Of course the opera is about more than the Marschallin. Strauss and Hofmannsthal viewed a Europe at the end of an era, on the brink of decay, mirrored in Ochs's unbridled excesses. The painting of the Rape of Europa hanging behind is a constant reminder. Can his third act lesson teach Ochs anything? Guillotined heads on poles and Annina's uniformed gas-masked children bear witness to the savageries of Europe's past and the still worse carnage yet to come. Ochs tries and fails to strangle 'Strauss' the panto ostrich like Rod Hull grappling with Emu (the mostly German audience sat straight faced, enraptured; I was dying). But he is ultimately defeated - the golden stars beneath the Marschallin's blue skirt are echoed in her triumphant final deus-ex-machina entry as the incarnation of Europa and the end of the panto nonsense. Ochs disappears into the skies, rocket-propelled, discharged to outer space.
As Sophie and Octavian are finally united, the Marschallin and Faninal join the audience in the boxes wearing everyday costume. Now it's Pan who's weeping as he stuffs his face with the mirror-rose he made, expiring bloody and writhing as the reactionary and sentimental emerge victorious.
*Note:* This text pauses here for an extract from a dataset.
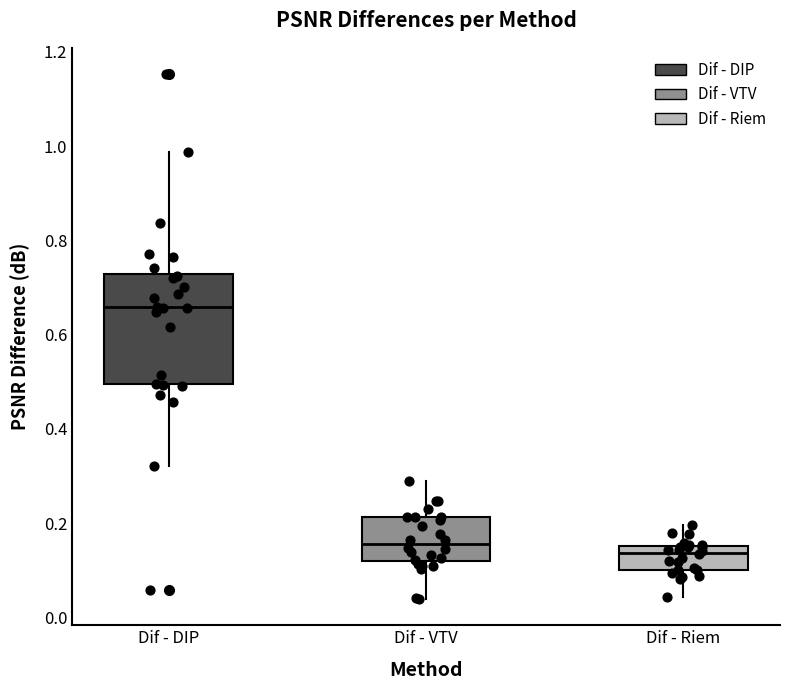

Which box is the tallest, from its lower edge to its upper edge?

Dif - DIP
Herheim may love the opera, but he's disappointed in Strauss.
If all this makes it sound as if Herheim has replaced Strauss's Der Rosenkavalier with something of his own invention, nothing could be further from the truth. The action respects every turn of the music, and in many cases mimics it structurally. The most overt parody-waltzes are accompanied by knowing unison swaying. When it's time for the big numbers - the presentation of the rose, the final trio - he clears the stage and there's nothing to detract from clearly-presented motive and devastating emotional impact. The libretto may be used ingeniously, but it's never ignored. Neither is the emotional or physical direction that the music implies. Quite simply, it all rings true.
If there's one criticism which could be fairly levelled, it's that some of the smaller moments are not as touching as they might be. That's because Herheim chooses to expose the sentimentality rather than wallow in it - and it could be argued that because Strauss's sentimentality in Rosenkavalier is both conscious and intentional, it should be swallowed whole.
Manfred Honeck whipped up his excellent orchestra with an equal lack of saccharine fluff and a driving pace. Fantastically bold colouring, confidently varied dynamics and daring rubato complemented the hallucinatory visuals, detail swimming in and out of focus.
It's hard to pick a standout amongst the excellent cast, most of whom surpassed their bigger-name counterparts in the recent Covent Garden production. Mojca Erdmann was the only name I recognised. Her Sophie was beautifully-voiced though lacking in colour. Christiane Iven's blowsy Marschallin wasn't quite as elegant but she really held the stage, with even the second act scented by her presence. Marina Prudenskaja's darkly poised mezzo complemented a frighteningly convincing physical portrayal of Octavian, and she wasn't afraid to let rip and squawk her way through Mariandel. Lars Woldt's Ochs was strangely likeable despite his oafish excesses, and clearly a bumpkin (as the directions suggest) rather than a boor (as we usually get).
What a pity there were such a large number of technical problems on the night I visited. Curtains that wouldn't close, curtains that wouldn't open, drapes that snagged on ladders, failing lights, and assorted bumps, bangs and crashes all evening. It's a busy production that must make a lot of technical demands but these were basic issues.